Other notable members of the family include:Other notable members of the family include:Surgeon-General George Playfair MD, MRCS (1782-1846) was medical officer in India and became Chief Inspector of Hospitals in Bengal in 1842, eldest son of Principal James Playfair and father of Robert Lambert Playfair;
James Playfair DD (1738-1819), educated at St Andrews University, and minister of Newtyle (1770-1777) and Meigle (1777-1800) before his appointment as Principal of the United College at St Andrews (1800-1819). He wrote A System of Chronology (1782), A System of Geography Ancient and Modern (1810-14), General Atlas Ancient and Modern (1814), A Geographical and Statistical Description of Scotland (1819);
James Playfair (1712-1772), graduated from St Salvator's College, St Andrews in 1731. He was Chaplain to the Laird of Busta, Shetland from 1739-41 and was minister of Liff and Benvie from 1743-72 where he was succeeded by his son Professor John Playfair;
Professor John Playfair (1748-1819), graduated from St Andrews in 1765, then studied at St Mary's College, St Andrews, going to Edinburgh until he was ordained as minister of Liff and Benvie on the death of his father in 1773. He resigned in 1782 and took up a post as tutor to the two sons of Ferguson of Raith (1783-87), being appointed Joint Professor of Mathematics at Edinburgh University in 1785. He exchanged his chair for that of Natural Philosophy in 1805 which he held until his death in 1819. He was one of the original Fellows of the Royal Society of Edinbugh in 1783, was elected Fellow of the Royal Society of London in 1807. He was highly regarded as a teacher, writer and friend. His works include Illustrations of the Huttonian Theory of the Earth (Edinburgh, 1802), Biography of Hutton (1803), and Outlines of Natural Philosophy, (2 vols., Edinburgh, 1812, 1816);
William Henry Playfair (1789-1857), Edinburgh architect, lived with his uncle Professor John Playfair, studied under Glasgow architect William Starke and London architect Sir Robert Smirke. His public career began in 1815 when he was invited to lay out part of the Edinburgh New Town. He was responsible for the Royal Scottish Institution and the National Gallery. He designed the Tudor style Donaldson's Hospital and the Playfair Library at Edinburgh Universtity. He undertook private commissions including Floors Castle, Kelso and Bonaly tower, Colinton. He was a Fellow of the Royal Society of Edinburgh and a founder member of the Royal Scottish Academy.

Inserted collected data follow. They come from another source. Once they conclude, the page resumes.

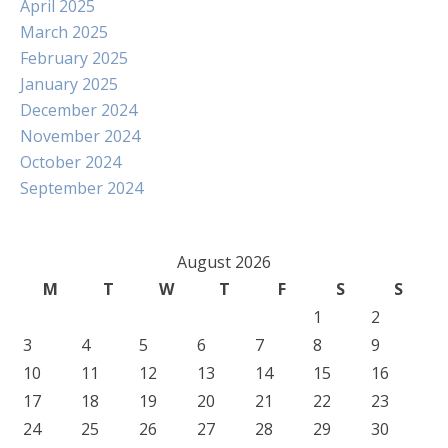
April 2025
March 2025
February 2025
January 2025
December 2024
November 2024
October 2024
September 2024
August 2026
M
T
W
T
F
S
S
1
2
3
4
5
6
7
8
9
10
11
12
13
14
15
16
17
18
19
20
21
22
23
24
25
26
27
28
29
30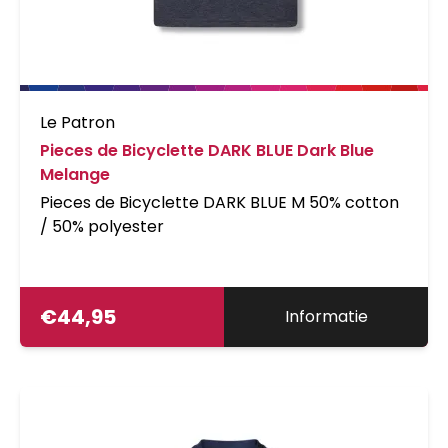
Le Patron
Pieces de Bicyclette DARK BLUE Dark Blue
Melange
Pieces de Bicyclette DARK BLUE M 50% cotton
/ 50% polyester
€
44,95
Informatie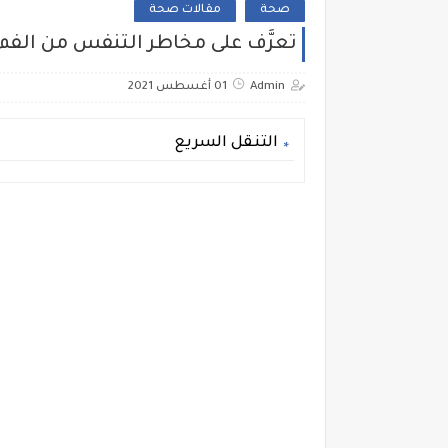
صحة
مقالات صحة
تعرَّف على مخاطر التنفس من الفم
Admin
01 أغسطس 2021
التنقل السريع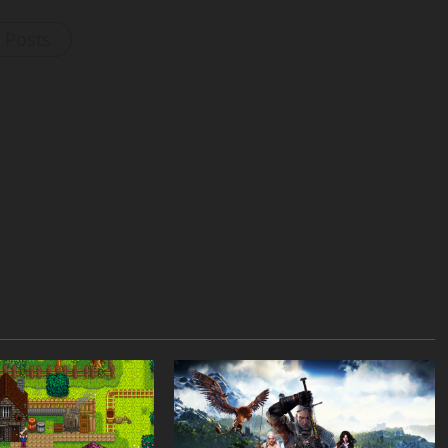
l Posts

Lyon, Lord Playfair of St Andrews, PC, GCB, LLD, FRS (1819-1898) was a grandson of Principal James Playfair. His remarkable career combined devotion to science with rare dedication to public welfare. He was educated at St Andrews University and made his name as a chemist, studying under Professor Graham at the Andersonian in Glasgow and later at University College London, then in Giessen under Liebig. In 1843 he was appointed to the Royal Commission enquiring into the state of health in towns with special responsibility for Lancashire. He then became Chemist to the Geological Survey although he was regularly called on to serve, for example, on the Commission of Inquiry concerning the Irish potato famine in 1845 and as special commissioner for organisation of the Great Exhibition in 1851.He was made FRS in 1848, was Gentleman Usher to Prince Albert, CB and a member of the Athenaeum Club. In 1858 he became Professor of Chemistry at Edinburgh University. He was MP for the Scottish University seat of St Andrews and Edinburgh from 1868-1885, thereafter for South Leeds until created Baron Playfair of St Andrews in 1892. He served as Postmaster-General in 1873 and was active in both Houses of Parliament. He acted as a conciliator in the dispute between Britain and the United States over the Guyana-Venezuela border in 1895-6.